What makes the NS a good judge of what people in the third world want? Here they are committing an error most evident in the anti-globalisation movement--it is projecting what it wants onto those who it puports to care about. I don't know if the Iraqi people want the liberation that they are being given, but neither do they. Opinion is also not monolithic--some may be for it, others against. Is the resistance that US and British forces are facing a mass campaign? So far most reports indicate not.

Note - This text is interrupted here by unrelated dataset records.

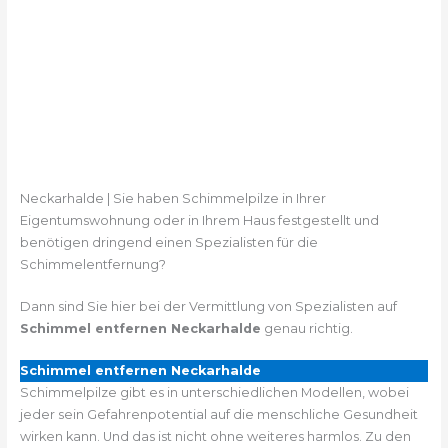
Neckarhalde | Sie haben Schimmelpilze in Ihrer
Eigentumswohnung oder in Ihrem Haus festgestellt und
benötigen dringend einen Spezialisten für die
Schimmelentfernung?
Dann sind Sie hier bei der Vermittlung von Spezialisten auf
Schimmel entfernen Neckarhalde
genau richtig.
Schimmel entfernen Neckarhalde
Schimmelpilze gibt es in unterschiedlichen Modellen, wobei
jeder sein Gefahrenpotential auf die menschliche Gesundheit
wirken kann. Und das ist nicht ohne weiteres harmlos. Zu den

Something also needs to be said about the wish for the west to "follow . . . rules consistently". Independent central banks may be one thing, but is an independent foreign policy? No nation does this--few people, let alone states, leave a blatant opportunity to make a profit alone, and the temptation to cheat on any rules-based regime is simply too great. The call here is effectively for a depoliticisation of foreign policy--communiqués can be issued, regrets expressed, but in the end the NS would just have the west shrug its shoulders. The desire for this is reminiscent of the Kellogg-Briand Pact of 1928, where the "High Contracting Parties solemly declare in the names of their respective peoples that they condemn recourse to war for the solution of international controversies, and renounce it, as an instrument of national policy in their relations with one another." The Italian invasion of Abyssnia in 1935 put paid to this ideal.

I am not going so far as to decry international law or the United Nations, as some commentators have done. I just draw attention to the fact that inernational law is more of a mutual-benefit process than a strict constraint on the actions of nation-states--if it were meant to be the latter, then a proper independent policy enforcement mechanism would exist. So far there is only one--the WTO's dispute-resolution mechanism--and it is only a qualified success. The NS would do well to consider why that is.